» Study material

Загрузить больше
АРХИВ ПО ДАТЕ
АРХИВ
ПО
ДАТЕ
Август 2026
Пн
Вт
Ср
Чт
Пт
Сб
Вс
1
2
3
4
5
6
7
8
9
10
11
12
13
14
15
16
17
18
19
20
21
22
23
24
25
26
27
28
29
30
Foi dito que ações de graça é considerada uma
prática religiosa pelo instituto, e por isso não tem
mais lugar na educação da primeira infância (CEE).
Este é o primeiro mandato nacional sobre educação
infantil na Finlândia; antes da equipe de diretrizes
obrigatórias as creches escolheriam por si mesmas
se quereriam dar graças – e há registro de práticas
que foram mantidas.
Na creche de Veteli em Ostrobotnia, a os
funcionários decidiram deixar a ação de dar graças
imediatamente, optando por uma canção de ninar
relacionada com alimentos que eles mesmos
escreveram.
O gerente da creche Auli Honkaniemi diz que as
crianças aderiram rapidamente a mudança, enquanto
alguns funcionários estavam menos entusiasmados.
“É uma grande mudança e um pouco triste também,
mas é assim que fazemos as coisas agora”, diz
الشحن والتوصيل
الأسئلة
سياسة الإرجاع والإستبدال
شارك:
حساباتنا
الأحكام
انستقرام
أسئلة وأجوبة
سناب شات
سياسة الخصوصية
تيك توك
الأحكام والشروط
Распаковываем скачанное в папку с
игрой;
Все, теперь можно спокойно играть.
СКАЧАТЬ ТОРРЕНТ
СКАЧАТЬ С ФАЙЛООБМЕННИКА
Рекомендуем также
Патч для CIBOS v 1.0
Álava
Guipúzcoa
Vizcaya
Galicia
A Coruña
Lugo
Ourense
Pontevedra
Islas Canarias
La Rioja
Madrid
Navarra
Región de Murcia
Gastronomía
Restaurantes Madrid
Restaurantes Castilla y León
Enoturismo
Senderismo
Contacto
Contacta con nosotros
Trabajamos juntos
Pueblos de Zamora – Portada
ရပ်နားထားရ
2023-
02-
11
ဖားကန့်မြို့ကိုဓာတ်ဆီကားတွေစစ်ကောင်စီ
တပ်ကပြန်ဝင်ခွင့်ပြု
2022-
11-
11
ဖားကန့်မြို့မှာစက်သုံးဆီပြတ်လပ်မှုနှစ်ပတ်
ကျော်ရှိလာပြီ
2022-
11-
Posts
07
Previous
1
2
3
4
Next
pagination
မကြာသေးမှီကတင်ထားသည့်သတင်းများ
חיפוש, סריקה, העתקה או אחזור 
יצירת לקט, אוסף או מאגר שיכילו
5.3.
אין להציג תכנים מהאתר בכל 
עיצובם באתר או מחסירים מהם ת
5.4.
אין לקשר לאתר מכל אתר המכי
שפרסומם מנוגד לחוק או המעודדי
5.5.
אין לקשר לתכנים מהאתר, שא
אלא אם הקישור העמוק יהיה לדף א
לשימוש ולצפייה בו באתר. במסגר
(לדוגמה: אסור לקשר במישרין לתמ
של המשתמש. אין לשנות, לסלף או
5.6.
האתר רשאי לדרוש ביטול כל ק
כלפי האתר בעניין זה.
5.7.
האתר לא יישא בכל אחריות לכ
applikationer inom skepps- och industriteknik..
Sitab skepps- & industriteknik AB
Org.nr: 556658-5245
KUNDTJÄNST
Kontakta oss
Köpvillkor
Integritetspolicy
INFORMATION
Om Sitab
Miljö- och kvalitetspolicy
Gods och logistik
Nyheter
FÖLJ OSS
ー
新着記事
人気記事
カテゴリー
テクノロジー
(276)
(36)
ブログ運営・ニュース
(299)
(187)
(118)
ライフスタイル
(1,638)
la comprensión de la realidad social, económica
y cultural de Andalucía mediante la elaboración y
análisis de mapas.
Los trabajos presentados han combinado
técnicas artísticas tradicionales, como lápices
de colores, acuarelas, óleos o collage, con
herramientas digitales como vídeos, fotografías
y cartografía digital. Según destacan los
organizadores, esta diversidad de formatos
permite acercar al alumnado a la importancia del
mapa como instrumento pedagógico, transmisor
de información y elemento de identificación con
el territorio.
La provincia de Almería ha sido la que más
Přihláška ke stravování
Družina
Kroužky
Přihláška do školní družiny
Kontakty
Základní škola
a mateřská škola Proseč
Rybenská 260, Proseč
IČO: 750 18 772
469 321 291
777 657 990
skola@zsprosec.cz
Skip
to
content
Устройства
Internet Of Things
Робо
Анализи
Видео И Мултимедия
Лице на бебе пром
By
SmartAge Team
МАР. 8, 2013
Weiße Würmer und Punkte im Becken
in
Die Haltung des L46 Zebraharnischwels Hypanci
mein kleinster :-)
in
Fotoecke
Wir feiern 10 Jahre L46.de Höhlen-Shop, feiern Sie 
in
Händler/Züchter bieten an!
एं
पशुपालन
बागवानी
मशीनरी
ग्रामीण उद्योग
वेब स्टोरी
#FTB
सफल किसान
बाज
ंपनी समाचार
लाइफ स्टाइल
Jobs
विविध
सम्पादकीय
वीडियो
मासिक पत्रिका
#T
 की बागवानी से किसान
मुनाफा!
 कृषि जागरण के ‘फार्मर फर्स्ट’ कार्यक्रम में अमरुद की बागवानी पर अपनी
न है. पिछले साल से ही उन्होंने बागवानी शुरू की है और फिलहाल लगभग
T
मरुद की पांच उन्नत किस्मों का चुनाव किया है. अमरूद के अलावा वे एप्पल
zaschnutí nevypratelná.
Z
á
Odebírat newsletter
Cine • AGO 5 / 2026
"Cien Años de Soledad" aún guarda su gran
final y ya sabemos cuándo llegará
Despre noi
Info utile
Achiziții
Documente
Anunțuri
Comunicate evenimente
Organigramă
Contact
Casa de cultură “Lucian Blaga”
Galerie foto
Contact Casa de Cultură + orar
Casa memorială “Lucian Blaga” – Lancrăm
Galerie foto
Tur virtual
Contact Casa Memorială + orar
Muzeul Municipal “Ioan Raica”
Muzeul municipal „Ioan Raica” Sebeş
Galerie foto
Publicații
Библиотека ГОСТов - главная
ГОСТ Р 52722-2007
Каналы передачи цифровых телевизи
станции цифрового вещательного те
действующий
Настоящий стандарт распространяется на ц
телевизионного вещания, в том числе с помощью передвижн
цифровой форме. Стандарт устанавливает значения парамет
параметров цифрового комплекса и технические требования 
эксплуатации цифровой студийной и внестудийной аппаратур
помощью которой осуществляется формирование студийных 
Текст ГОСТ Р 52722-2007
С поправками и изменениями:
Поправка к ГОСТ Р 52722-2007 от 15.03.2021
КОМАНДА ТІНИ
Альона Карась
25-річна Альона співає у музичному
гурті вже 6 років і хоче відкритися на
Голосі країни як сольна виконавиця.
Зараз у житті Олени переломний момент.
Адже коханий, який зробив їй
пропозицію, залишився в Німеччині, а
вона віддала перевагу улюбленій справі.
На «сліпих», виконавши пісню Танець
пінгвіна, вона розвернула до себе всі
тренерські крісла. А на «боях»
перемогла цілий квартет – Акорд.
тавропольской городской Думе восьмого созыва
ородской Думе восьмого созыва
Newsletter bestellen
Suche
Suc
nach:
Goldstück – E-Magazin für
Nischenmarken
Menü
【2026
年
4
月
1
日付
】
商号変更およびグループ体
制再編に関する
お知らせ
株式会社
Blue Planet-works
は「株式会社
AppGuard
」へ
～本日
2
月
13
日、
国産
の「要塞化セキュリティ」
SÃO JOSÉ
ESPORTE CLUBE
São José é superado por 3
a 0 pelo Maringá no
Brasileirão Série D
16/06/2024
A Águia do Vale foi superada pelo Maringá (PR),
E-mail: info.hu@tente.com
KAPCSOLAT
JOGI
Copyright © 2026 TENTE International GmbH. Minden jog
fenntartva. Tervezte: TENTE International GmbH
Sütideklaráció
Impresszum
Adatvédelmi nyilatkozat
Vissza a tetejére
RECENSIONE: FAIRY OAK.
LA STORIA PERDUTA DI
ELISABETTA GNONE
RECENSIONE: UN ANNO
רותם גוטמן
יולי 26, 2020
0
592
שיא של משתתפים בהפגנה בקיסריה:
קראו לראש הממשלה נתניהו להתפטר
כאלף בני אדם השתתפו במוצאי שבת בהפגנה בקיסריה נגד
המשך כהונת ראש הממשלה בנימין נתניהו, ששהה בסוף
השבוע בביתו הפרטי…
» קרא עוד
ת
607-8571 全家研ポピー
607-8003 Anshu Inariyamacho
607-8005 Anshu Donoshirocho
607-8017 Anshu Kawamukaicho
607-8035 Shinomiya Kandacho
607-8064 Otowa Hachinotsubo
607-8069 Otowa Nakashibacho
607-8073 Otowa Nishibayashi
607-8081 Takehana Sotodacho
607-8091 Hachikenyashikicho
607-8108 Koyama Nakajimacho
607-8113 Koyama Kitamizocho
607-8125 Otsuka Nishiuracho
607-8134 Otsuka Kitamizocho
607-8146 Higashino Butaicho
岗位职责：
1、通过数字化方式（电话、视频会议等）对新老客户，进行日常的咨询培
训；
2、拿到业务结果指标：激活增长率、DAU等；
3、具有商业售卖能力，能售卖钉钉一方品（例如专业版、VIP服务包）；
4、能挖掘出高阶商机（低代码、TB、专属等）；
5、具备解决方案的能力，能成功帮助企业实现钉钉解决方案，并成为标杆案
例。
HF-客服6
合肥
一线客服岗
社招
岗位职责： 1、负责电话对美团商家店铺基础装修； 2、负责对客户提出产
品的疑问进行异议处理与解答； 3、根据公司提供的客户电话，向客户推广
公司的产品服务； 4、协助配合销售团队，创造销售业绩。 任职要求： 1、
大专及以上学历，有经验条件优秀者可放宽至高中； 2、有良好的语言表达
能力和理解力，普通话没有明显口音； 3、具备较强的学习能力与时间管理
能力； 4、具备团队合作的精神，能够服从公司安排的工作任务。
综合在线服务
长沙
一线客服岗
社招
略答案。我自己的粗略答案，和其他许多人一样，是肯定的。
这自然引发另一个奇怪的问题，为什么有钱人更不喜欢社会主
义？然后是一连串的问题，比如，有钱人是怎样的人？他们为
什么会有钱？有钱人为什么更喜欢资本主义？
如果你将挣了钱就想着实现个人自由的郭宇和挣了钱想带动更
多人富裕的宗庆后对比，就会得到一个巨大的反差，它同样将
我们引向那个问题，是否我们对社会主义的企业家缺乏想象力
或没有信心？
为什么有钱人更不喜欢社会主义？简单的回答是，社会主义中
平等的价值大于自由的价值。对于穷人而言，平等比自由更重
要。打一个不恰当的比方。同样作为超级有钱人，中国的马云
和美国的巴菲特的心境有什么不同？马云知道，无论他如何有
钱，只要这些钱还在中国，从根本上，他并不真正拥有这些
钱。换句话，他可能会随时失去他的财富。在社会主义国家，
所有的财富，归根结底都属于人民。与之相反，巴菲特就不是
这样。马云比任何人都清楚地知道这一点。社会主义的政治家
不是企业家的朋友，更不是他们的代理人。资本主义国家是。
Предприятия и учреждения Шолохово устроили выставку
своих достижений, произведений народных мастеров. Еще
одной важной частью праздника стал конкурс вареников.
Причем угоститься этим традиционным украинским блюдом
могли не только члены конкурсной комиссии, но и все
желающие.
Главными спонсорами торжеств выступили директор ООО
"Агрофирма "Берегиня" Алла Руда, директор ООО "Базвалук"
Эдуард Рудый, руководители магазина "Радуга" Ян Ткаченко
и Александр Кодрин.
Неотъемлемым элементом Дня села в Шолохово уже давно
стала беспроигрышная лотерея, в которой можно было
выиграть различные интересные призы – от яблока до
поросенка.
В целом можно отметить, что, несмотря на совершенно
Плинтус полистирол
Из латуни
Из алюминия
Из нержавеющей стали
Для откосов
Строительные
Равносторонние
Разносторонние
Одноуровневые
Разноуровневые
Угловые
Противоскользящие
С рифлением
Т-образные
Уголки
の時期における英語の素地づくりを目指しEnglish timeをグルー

» What you need to do
Write out again the part of the records that opens with their first line and closes with the line containing "obrigatórias as creches", substituting "normas" for "diretrizes" and leaving everything else unchanged.

» Response to the exercise
Загрузить больше
АРХИВ ПО ДАТЕ
АРХИВ
ПО
ДАТЕ
Август 2026
Пн
Вт
Ср
Чт
Пт
Сб
Вс
1
2
3
4
5
6
7
8
9
10
11
12
13
14
15
16
17
18
19
20
21
22
23
24
25
26
27
28
29
30
Foi dito que ações de graça é considerada uma
prática religiosa pelo instituto, e por isso não tem
mais lugar na educação da primeira infância (CEE).
Este é o primeiro mandato nacional sobre educação
infantil na Finlândia; antes da equipe de normas
obrigatórias as creches escolheriam por si mesmas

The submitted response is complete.